WHAT IS BEING ASKED –
The answer must be exactly the lines from the one containing "Trace all roads" through the end of the material, with both ends kept and no other lines.

MATERIAL SHOWN –
>>>

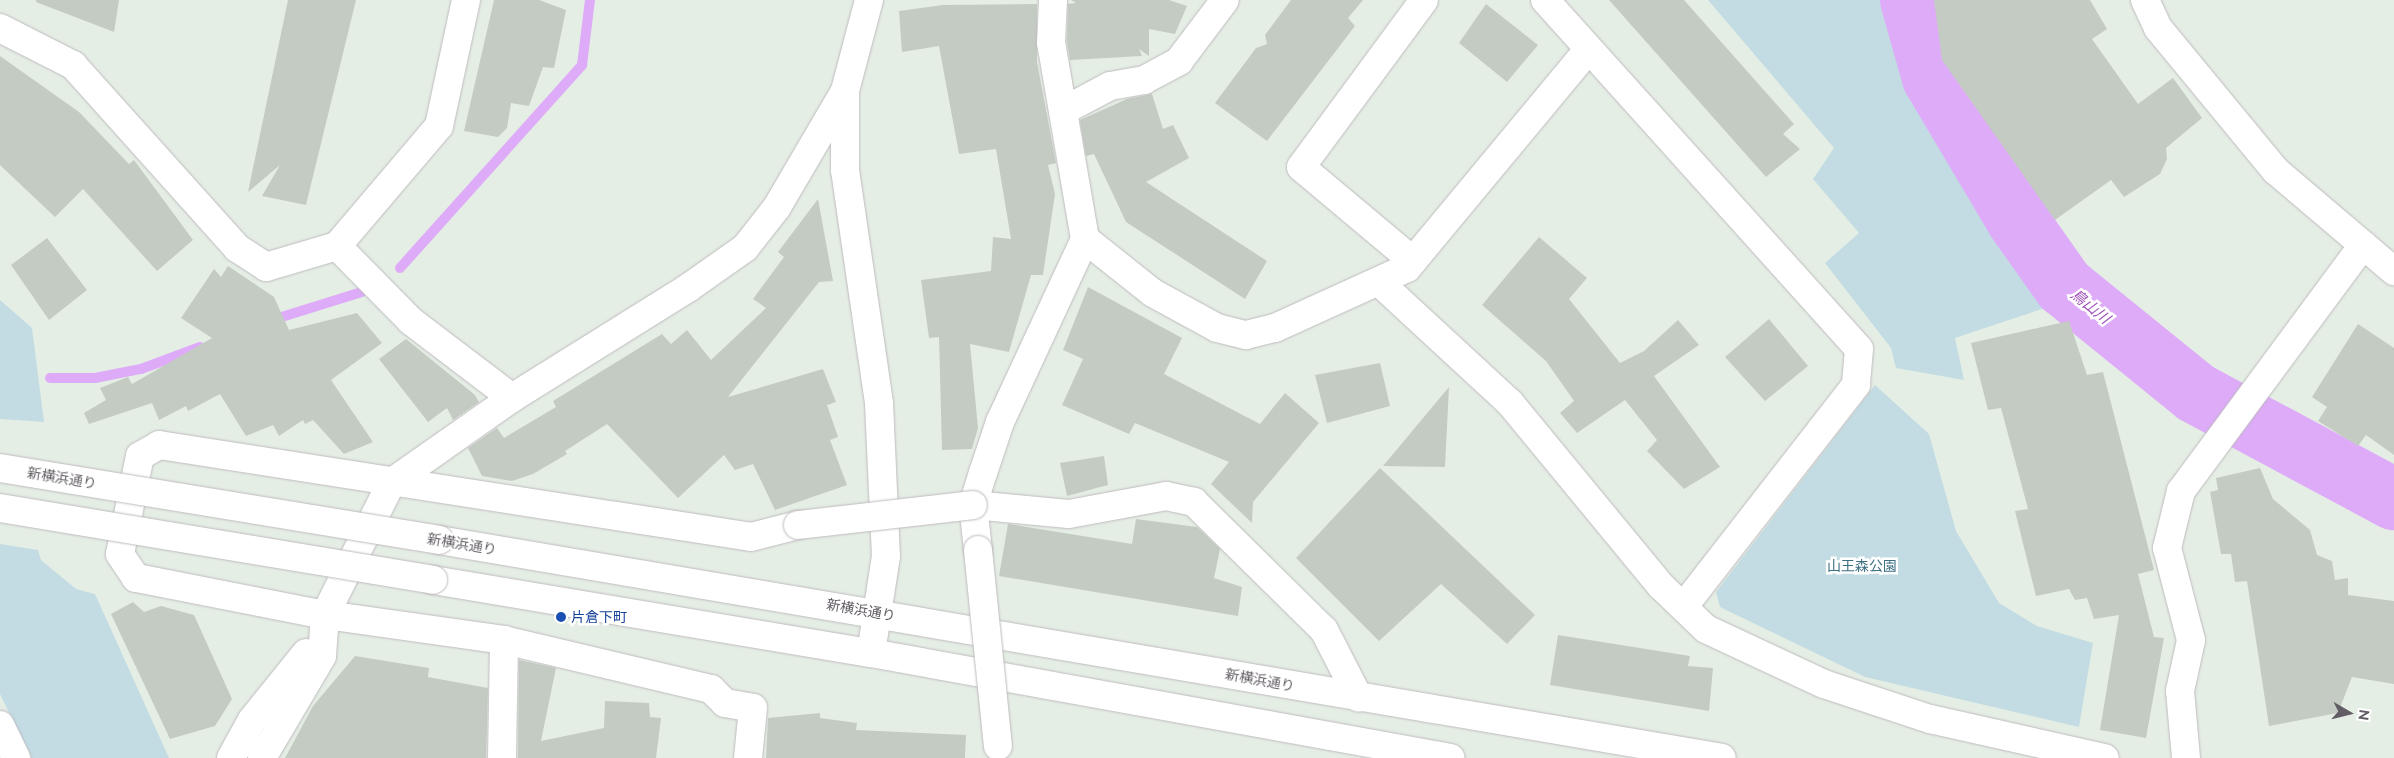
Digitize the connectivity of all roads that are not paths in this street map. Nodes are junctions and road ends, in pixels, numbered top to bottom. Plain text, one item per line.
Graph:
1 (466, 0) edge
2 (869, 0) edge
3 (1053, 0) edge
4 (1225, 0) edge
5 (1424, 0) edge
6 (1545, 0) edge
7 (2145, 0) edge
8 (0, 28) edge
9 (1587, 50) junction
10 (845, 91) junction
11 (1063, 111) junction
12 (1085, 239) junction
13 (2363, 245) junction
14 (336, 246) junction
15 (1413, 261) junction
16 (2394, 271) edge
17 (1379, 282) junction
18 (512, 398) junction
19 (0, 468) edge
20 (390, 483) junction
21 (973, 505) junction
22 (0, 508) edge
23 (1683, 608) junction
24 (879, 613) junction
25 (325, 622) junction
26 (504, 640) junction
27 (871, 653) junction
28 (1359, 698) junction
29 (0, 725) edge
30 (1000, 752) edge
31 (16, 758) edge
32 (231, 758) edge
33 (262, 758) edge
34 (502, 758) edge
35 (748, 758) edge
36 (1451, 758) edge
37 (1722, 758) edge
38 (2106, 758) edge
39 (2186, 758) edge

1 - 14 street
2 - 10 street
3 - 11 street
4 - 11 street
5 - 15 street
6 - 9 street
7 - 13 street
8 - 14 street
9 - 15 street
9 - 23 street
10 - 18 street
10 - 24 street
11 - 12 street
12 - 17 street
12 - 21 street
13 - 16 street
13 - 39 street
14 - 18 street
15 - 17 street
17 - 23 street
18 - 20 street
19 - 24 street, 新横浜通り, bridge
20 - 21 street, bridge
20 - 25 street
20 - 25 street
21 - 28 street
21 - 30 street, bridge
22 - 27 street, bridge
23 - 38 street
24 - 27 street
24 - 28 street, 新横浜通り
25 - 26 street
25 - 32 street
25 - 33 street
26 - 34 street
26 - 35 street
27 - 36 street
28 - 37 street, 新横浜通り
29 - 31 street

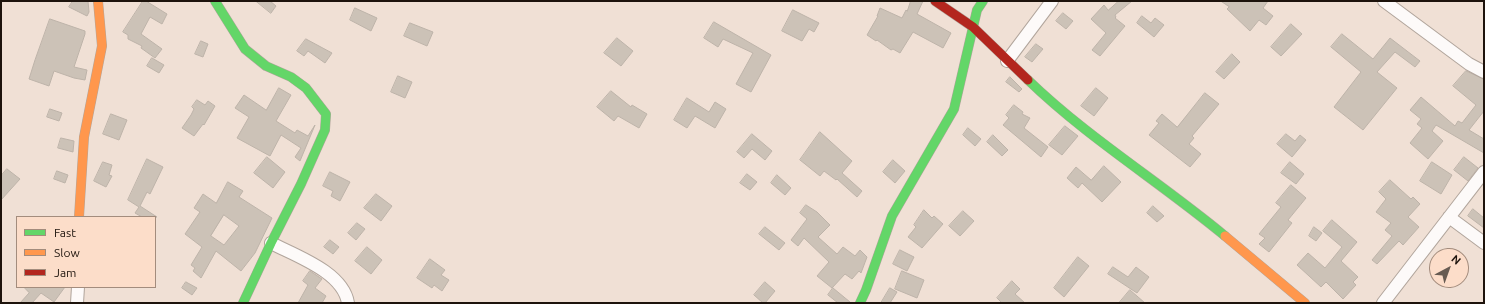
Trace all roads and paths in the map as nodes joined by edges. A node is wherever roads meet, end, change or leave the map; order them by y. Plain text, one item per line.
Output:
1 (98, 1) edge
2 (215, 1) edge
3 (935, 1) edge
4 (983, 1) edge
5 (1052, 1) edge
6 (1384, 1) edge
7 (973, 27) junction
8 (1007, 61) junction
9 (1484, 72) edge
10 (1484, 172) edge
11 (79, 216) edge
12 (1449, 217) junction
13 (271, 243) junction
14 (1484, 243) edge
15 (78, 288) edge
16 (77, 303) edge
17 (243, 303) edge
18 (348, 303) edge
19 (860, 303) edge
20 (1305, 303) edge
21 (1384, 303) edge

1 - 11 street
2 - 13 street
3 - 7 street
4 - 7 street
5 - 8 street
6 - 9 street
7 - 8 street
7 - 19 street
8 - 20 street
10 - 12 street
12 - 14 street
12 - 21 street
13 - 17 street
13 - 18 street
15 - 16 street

<<<

RESPONSE –
Trace all roads and paths in the map as nodes joined by edges. A node is wherever roads meet, end, change or leave the map; order them by y. Plain text, one item per line.
Output:
1 (98, 1) edge
2 (215, 1) edge
3 (935, 1) edge
4 (983, 1) edge
5 (1052, 1) edge
6 (1384, 1) edge
7 (973, 27) junction
8 (1007, 61) junction
9 (1484, 72) edge
10 (1484, 172) edge
11 (79, 216) edge
12 (1449, 217) junction
13 (271, 243) junction
14 (1484, 243) edge
15 (78, 288) edge
16 (77, 303) edge
17 (243, 303) edge
18 (348, 303) edge
19 (860, 303) edge
20 (1305, 303) edge
21 (1384, 303) edge

1 - 11 street
2 - 13 street
3 - 7 street
4 - 7 street
5 - 8 street
6 - 9 street
7 - 8 street
7 - 19 street
8 - 20 street
10 - 12 street
12 - 14 street
12 - 21 street
13 - 17 street
13 - 18 street
15 - 16 street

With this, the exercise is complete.